# Mutton withers?



## Rideordie112 (Dec 7, 2013)

Can someone explain to me what that is?
_Posted via Mobile Device_


----------



## Poseidon (Oct 1, 2010)

Flat withers. Good withers should stick up a little bit because it is what holds your saddle from rolling off. A flat or mutton withered horse runs the risk of having your saddle just slide sideways. 

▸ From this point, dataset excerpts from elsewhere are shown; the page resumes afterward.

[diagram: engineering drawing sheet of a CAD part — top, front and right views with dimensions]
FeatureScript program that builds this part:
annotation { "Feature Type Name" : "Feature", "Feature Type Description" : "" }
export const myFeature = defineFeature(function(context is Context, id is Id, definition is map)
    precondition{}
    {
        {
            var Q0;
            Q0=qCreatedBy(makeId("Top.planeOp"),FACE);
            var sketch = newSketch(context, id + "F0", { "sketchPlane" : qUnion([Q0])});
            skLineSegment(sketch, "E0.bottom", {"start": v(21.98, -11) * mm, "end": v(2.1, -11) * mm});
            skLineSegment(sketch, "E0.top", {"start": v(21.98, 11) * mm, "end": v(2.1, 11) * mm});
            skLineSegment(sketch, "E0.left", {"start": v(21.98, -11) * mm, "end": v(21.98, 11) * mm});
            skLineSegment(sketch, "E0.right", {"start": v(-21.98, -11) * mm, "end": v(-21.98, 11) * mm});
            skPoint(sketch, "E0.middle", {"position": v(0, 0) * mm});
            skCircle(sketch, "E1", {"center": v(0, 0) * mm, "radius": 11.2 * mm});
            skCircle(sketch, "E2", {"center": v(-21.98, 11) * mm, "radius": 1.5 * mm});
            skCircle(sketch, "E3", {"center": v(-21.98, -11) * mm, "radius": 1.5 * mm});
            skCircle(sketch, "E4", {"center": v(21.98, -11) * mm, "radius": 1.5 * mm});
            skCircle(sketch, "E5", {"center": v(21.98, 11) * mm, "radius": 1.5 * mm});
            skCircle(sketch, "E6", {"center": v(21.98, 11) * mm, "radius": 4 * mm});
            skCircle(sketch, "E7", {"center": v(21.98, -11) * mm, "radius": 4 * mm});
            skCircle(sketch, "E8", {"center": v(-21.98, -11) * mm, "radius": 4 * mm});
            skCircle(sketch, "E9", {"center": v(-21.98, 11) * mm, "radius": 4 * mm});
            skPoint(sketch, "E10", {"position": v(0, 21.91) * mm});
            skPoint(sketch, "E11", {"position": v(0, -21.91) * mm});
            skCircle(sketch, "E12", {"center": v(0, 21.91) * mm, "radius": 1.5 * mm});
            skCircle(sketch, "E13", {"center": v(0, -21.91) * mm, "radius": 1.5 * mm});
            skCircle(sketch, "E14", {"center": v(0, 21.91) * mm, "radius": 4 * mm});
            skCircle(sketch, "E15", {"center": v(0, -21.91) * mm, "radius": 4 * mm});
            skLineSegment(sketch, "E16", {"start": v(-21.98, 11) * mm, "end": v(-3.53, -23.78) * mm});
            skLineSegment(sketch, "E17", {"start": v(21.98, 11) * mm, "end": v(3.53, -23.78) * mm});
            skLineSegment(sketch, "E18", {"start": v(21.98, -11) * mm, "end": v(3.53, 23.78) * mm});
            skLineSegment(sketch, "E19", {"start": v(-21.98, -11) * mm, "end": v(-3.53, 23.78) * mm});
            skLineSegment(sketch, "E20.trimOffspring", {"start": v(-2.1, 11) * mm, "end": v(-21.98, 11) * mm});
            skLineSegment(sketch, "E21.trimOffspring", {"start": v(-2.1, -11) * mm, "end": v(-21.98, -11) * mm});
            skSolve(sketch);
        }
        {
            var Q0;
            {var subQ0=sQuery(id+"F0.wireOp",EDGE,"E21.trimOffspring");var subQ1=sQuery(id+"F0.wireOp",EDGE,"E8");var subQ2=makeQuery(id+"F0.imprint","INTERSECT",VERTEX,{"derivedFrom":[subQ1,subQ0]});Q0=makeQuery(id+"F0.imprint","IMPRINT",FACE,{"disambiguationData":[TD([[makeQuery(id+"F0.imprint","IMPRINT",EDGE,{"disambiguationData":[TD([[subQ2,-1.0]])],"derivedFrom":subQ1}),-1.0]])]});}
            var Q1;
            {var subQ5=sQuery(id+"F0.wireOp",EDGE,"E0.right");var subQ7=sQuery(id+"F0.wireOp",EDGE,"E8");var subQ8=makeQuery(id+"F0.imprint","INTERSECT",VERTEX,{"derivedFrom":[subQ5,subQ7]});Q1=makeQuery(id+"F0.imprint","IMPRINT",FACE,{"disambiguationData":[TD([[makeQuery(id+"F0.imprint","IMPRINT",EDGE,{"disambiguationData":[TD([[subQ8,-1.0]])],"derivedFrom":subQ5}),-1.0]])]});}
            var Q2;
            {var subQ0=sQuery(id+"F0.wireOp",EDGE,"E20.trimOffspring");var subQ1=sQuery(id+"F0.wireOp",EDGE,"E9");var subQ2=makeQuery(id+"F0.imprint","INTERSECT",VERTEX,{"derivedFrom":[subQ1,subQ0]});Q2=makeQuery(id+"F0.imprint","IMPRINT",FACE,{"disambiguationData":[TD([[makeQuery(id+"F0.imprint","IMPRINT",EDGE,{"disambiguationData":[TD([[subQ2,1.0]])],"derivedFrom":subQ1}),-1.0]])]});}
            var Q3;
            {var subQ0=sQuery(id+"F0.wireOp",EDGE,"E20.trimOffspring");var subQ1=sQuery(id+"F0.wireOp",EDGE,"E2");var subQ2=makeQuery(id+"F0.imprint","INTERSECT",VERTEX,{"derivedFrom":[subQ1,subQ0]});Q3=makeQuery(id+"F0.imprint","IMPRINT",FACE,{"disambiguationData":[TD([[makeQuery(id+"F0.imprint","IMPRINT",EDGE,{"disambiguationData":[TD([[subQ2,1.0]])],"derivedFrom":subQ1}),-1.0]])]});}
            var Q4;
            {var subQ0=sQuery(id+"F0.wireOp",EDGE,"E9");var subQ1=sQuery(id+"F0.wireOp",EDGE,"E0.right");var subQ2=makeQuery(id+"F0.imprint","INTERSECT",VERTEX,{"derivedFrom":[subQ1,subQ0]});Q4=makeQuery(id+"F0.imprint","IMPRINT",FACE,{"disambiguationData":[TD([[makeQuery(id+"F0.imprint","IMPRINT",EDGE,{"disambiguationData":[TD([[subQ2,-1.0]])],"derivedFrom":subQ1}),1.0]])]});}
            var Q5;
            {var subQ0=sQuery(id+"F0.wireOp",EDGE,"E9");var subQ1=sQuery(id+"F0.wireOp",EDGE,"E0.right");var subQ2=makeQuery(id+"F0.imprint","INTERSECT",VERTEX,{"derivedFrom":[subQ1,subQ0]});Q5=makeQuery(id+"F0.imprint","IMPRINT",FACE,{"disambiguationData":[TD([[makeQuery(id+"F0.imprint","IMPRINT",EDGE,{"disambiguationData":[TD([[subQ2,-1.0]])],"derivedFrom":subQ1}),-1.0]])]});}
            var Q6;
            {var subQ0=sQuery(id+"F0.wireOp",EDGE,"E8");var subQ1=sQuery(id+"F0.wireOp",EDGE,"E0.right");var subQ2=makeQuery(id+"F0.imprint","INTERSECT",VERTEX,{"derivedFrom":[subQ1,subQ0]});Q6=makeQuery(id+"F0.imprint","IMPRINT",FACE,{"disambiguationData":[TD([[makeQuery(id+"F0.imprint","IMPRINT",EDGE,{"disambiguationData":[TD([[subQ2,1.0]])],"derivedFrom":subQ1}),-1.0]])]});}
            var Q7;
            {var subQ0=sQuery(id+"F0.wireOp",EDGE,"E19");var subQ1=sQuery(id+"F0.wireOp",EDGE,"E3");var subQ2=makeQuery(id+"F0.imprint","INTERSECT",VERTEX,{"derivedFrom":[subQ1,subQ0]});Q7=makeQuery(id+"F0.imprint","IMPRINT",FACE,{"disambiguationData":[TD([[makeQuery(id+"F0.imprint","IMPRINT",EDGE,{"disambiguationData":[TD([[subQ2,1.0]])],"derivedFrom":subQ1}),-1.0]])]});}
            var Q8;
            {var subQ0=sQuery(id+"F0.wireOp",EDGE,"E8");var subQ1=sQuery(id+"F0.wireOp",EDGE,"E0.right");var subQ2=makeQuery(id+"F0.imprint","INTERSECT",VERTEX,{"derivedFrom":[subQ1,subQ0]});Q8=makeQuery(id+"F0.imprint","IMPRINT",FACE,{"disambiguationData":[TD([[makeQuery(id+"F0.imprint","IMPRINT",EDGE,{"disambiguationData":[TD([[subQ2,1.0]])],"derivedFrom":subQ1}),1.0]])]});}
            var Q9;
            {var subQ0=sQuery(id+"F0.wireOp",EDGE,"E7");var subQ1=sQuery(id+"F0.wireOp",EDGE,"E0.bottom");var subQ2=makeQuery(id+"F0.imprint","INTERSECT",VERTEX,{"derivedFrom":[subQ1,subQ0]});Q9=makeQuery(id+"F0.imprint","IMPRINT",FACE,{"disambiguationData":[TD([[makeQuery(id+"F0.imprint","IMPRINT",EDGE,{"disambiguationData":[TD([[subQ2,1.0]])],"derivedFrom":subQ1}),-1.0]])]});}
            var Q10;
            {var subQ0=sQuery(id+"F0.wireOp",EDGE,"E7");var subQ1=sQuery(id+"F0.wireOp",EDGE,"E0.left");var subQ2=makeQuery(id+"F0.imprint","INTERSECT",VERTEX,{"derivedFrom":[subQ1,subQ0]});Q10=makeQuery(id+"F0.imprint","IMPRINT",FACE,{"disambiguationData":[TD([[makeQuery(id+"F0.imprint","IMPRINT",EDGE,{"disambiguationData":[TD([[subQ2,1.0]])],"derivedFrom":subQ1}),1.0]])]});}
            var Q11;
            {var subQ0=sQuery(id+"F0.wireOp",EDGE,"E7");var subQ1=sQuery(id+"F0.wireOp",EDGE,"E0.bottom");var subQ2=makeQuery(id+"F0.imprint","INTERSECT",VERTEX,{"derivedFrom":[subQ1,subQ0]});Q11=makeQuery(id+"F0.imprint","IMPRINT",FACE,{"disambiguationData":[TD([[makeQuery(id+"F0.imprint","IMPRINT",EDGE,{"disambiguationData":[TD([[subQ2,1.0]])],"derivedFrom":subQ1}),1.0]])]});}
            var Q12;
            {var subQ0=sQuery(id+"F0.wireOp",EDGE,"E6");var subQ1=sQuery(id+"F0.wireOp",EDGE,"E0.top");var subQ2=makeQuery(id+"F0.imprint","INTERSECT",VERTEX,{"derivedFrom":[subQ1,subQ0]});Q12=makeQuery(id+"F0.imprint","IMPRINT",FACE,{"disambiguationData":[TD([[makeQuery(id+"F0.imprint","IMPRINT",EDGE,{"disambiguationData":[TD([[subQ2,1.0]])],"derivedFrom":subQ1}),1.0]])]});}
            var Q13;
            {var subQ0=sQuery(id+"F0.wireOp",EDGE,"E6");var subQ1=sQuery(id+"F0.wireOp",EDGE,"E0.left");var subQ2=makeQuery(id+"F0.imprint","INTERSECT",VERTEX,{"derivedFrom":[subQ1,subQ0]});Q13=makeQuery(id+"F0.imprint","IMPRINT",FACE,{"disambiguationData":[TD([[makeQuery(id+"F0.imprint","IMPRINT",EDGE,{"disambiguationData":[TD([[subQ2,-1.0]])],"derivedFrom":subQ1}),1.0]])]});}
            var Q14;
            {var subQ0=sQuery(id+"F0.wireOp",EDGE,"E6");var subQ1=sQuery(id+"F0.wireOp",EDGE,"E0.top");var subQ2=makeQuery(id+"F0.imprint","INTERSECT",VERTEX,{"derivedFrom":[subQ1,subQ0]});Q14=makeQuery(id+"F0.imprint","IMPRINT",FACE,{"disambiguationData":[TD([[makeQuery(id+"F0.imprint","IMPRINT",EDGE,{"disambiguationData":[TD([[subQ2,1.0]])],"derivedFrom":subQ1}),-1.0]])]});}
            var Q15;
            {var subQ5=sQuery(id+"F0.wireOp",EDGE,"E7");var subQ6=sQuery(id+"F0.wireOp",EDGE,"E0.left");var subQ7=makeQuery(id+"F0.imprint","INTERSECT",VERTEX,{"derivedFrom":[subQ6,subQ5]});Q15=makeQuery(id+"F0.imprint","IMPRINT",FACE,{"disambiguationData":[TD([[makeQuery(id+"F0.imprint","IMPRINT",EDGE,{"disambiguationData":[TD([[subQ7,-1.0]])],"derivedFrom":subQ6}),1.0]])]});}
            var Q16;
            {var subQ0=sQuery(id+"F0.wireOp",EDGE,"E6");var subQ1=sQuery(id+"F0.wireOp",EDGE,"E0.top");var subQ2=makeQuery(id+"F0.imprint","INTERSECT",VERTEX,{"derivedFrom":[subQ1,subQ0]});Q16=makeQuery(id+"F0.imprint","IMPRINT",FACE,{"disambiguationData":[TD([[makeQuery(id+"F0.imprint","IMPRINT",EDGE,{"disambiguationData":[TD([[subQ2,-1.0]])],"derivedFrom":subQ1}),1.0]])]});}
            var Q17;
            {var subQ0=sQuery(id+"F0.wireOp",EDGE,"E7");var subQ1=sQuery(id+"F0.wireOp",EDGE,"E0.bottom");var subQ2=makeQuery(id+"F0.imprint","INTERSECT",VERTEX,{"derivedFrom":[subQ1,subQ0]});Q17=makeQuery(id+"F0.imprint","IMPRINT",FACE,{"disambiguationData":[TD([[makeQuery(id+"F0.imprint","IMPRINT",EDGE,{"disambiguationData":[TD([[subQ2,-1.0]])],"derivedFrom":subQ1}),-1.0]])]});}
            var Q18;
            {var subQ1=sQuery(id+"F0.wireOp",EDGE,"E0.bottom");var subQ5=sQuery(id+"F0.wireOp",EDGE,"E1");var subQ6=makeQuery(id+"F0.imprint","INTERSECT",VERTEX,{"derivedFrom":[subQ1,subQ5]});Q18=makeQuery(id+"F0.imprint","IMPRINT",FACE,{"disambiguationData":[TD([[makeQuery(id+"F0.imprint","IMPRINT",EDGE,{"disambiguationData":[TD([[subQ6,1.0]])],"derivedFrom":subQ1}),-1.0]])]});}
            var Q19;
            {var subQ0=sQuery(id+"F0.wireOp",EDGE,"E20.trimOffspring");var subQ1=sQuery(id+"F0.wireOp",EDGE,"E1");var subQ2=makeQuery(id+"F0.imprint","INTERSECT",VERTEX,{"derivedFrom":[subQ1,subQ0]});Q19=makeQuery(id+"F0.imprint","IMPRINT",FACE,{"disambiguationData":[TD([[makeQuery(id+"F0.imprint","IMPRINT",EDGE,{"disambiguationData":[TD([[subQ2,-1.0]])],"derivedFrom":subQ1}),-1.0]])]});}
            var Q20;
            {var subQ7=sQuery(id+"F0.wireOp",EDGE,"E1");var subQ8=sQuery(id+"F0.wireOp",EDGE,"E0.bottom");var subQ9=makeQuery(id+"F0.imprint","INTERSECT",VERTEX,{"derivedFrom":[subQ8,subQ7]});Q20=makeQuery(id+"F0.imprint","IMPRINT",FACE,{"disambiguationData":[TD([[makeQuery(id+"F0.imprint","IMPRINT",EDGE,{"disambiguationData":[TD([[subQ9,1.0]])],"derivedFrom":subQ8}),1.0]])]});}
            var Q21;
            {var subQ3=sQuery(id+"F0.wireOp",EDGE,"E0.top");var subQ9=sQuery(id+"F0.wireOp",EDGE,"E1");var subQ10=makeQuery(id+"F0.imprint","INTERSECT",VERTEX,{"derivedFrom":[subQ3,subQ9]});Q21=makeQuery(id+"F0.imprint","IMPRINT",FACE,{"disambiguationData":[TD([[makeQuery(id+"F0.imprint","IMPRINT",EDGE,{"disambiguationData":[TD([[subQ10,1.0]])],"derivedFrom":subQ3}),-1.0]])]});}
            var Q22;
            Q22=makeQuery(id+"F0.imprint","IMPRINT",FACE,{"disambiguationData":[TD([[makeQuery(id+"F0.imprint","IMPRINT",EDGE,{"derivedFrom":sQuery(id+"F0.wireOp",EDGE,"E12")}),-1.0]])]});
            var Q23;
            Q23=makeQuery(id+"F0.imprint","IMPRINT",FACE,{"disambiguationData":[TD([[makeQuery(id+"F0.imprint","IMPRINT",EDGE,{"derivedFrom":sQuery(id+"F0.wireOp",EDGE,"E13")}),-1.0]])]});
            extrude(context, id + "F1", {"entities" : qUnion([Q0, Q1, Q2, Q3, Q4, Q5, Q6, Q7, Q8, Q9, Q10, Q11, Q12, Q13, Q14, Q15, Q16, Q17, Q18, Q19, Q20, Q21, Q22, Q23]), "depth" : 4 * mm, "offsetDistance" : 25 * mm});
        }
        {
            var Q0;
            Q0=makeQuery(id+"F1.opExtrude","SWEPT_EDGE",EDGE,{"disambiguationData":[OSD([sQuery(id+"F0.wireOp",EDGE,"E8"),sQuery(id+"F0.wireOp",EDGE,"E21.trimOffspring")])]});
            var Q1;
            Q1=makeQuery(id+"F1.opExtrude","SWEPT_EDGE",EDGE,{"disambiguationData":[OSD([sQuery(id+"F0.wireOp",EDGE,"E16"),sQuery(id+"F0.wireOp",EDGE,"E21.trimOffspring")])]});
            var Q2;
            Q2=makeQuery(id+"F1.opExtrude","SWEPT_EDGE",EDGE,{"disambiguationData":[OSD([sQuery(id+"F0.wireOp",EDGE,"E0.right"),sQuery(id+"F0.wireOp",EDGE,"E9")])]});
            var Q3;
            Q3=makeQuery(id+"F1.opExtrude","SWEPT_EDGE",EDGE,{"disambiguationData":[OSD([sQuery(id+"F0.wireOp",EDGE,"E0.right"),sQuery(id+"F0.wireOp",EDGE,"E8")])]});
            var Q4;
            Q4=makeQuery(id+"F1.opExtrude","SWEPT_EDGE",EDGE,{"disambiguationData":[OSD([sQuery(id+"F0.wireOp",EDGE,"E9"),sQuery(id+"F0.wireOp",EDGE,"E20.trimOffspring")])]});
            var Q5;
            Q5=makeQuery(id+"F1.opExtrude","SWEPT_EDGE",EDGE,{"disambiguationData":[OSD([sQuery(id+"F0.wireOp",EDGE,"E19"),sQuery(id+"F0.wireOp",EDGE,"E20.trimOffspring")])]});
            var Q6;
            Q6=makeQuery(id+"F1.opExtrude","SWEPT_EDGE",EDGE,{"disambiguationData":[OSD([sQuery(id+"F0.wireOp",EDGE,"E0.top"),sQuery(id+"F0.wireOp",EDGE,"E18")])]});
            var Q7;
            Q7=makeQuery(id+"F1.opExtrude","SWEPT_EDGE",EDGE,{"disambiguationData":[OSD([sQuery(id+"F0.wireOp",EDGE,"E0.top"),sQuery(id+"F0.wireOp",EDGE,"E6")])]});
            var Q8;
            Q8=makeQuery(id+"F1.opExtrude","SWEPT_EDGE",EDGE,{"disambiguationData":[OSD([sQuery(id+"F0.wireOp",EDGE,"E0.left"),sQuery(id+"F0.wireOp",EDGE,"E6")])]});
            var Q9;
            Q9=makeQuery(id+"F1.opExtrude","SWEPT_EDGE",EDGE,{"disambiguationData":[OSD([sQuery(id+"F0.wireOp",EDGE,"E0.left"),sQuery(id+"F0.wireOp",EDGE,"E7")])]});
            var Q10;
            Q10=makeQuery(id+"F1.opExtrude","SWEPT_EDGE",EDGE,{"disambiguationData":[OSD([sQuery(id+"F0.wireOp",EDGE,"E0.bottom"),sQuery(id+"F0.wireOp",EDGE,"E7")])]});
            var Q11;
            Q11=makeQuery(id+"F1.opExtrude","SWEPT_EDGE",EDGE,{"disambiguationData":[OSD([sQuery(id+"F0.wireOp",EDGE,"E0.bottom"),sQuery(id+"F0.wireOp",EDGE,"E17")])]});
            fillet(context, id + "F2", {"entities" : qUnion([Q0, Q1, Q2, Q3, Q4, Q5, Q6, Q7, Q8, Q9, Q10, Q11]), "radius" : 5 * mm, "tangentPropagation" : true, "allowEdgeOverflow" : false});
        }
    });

For example, we have this fat munchkin:









Basically her back goes right into her neck without much for withers. It looks like there's something there, but it's so wide that her withers are pretty flat.


----------



## SouthernTrails (Dec 19, 2008)

Poseidon said:


> Flat withers. Good withers should stick up a little bit because it is what holds your saddle from rolling off. A flat or mutton withered horse runs the risk of having your saddle just slide sideways.
> 
> For example, we have this fat munchkin:
> 
> ...


What a cute little butterball :lol::lol:

.


----------



## walkinthewalk (Jul 23, 2008)

Yes that sure is a cute little butterball and a better example of mutton withers than I was going to post.


----------



## Dreamcatcher Arabians (Nov 14, 2010)

When you have to have a crupper AND a breast collar to try to keep your saddle from sliding all over the place you may have a mutton withered horse. When your trainer gets on your horse and says, "Holy moly, this horse doesn't have withers, he's got shoulders like a frickin' bull!", you can be pretty sure you have a mutton withered horse. 









She's not this fat anymore but she's a good example of mutton withers. 










This is the guy the trainer made the bull shoulder comment about. If I forgot his breast collar it was guaranteed that I would end up in the dirt before the day was out because his saddle would just ROLL.


----------



## Rideordie112 (Dec 7, 2013)

Haha, okay thanks guys! And gorgeous horses!
_Posted via Mobile Device_


----------